Many Thousands of Californians Condemned to Cages, Separated From Families Simply Because They Cannot Afford to Pay Bail
What: ACLU Southern California/LA Progressive Forum
Where: Ward AME Church, 1177 W. 25th Street, Los Angeles
When: Tuesday, May 30th, 7 to 9 p.m.
- Jess Farris, Policy and Advocacy Counsel at the ACLU of Southern California, with experience working to prevent and correct wrongful convictions.
- Mark-Anthony Johnson, Director of Health and Wellness at Dignity and Power Now and an organizer with the Coalition to End Sheriff Violence in L.A. Jails.
- Dayvon Williams, Community Activist, directly affected by money bail system.
- Sharon Kyle, JD, Moderator, LA Progressive Publisher and Adjunct Professor of Law at People’s College of Law.

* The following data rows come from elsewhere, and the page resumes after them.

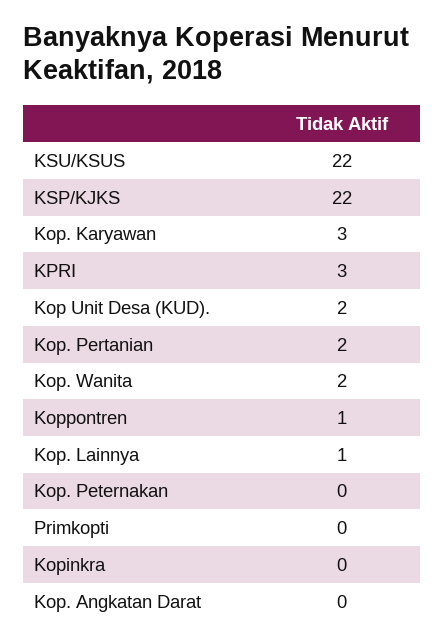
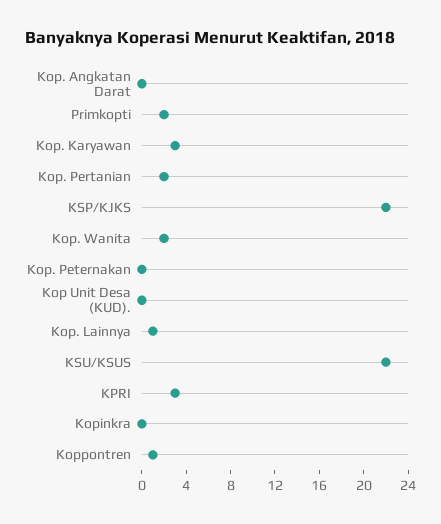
Kop Unit Desa (KUD).: 2 -> 0
Primkopti: 0 -> 2

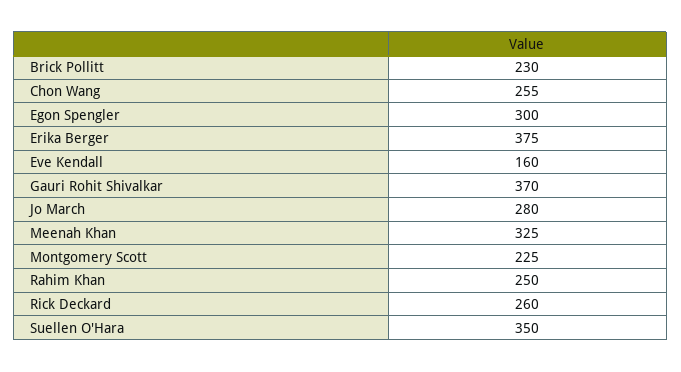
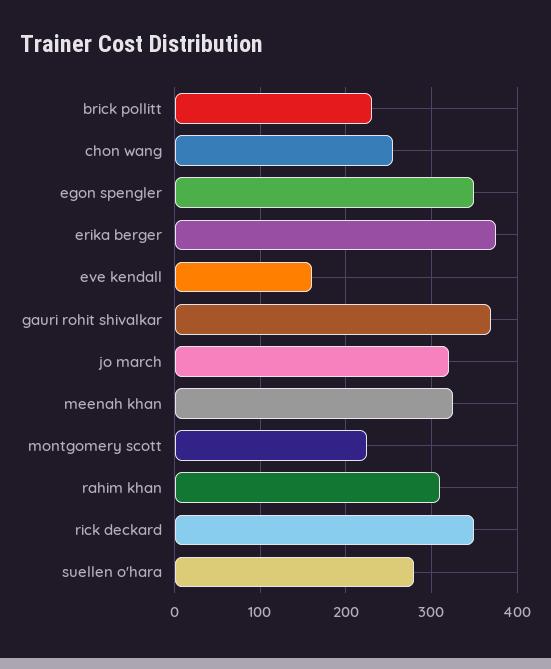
Egon Spengler: 300 -> 350
Jo March: 280 -> 320
Rahim Khan: 250 -> 310
Rick Deckard: 260 -> 350
Suellen O'Hara: 350 -> 280

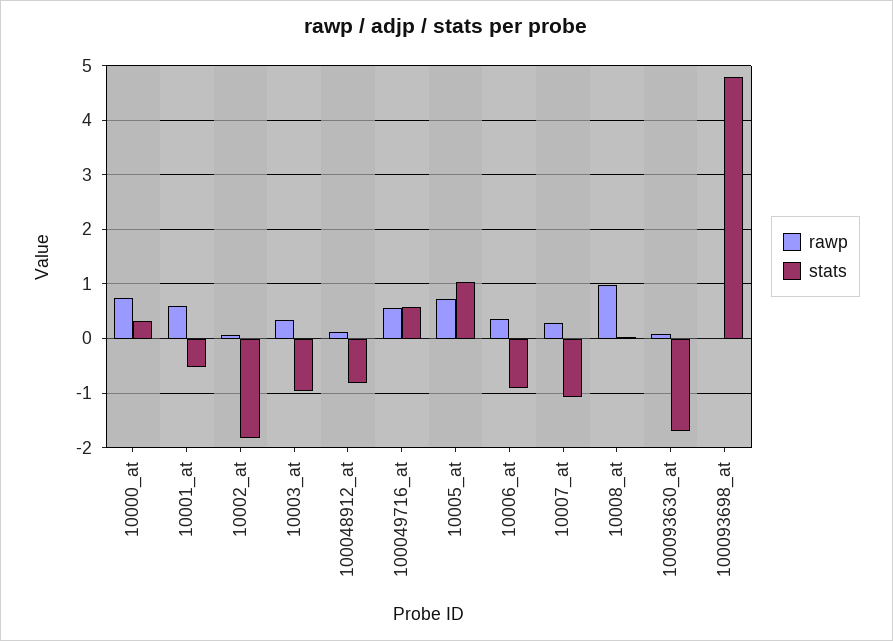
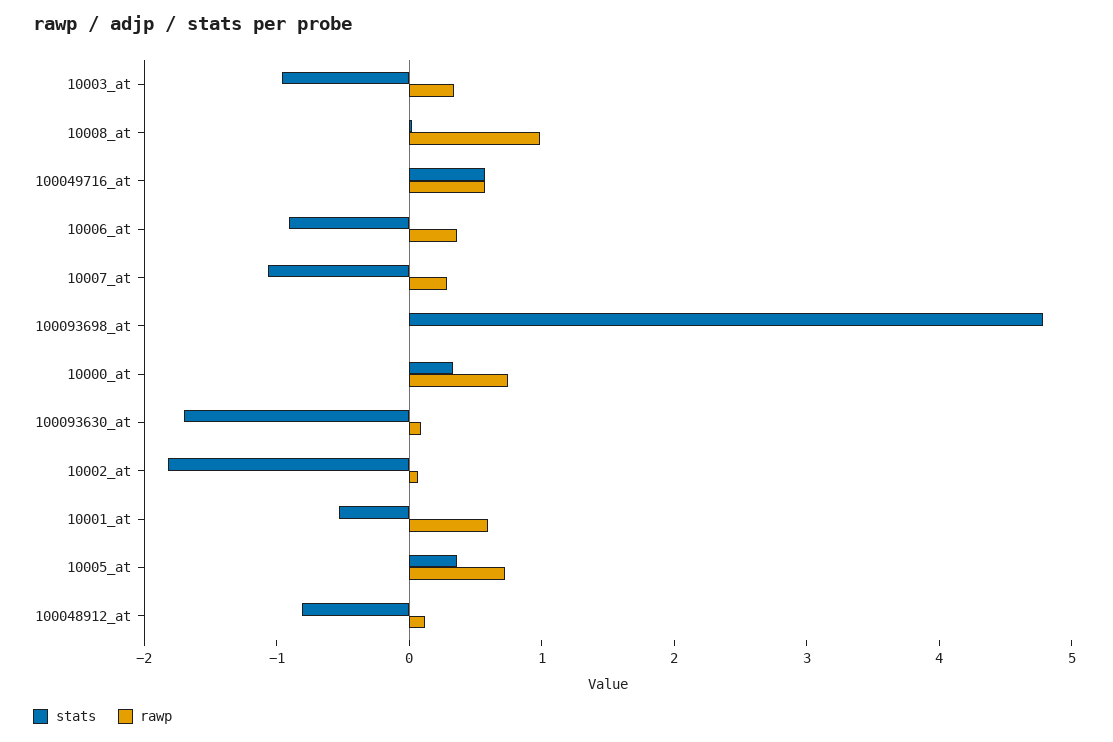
stats, 10005_at: 1 -> 0.4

In California, on any given day, roughly 63% of people locked up in jail (around 46,000 people) are being held before they’ve even been tried or sentenced. Why? Because many of them simply cannot afford to post bail.

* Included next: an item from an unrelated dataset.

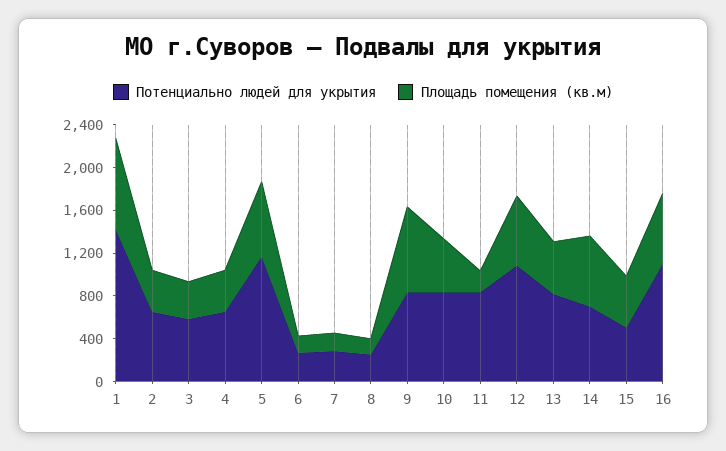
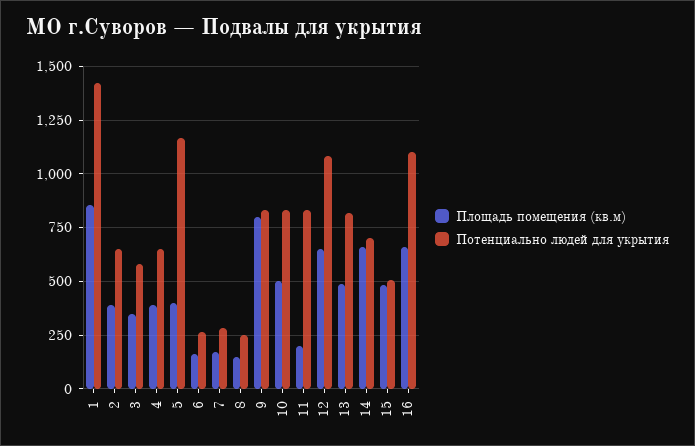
Площадь помещения (кв.м), 5: 700 -> 400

As a result of not having the money to get out of jail, folks more readily decide to accept plea bargains as a means of getting out of jail to continue paying rent or taking care of their children. They’re much more likely to be sentenced and to receive longer sentences. And there’s an incredibly strong correlation between pretrial detention and increased long-term recidivism.
Right now folks have two options to get out of jail after being charged without taking a plea:
- cash bail, where they pay the entire face amount of bail demanded or
- contracting with a bail agent who will posts a bond after they pay a nonrefundable 10% of the total bail amount up front.
That means that if bail is set at $50,000, they have to pay a bail agent a nonrefundable $5,000 and even if they comply with every court date or are found innocent or were wrongfully arrested, they will never see that money again. There are countless bail-related stories in LA County of lost jobs, lost homes, missed school, and whole families suffering as they take on long-term debt to purchase freedom and to purchase safety for a loved one.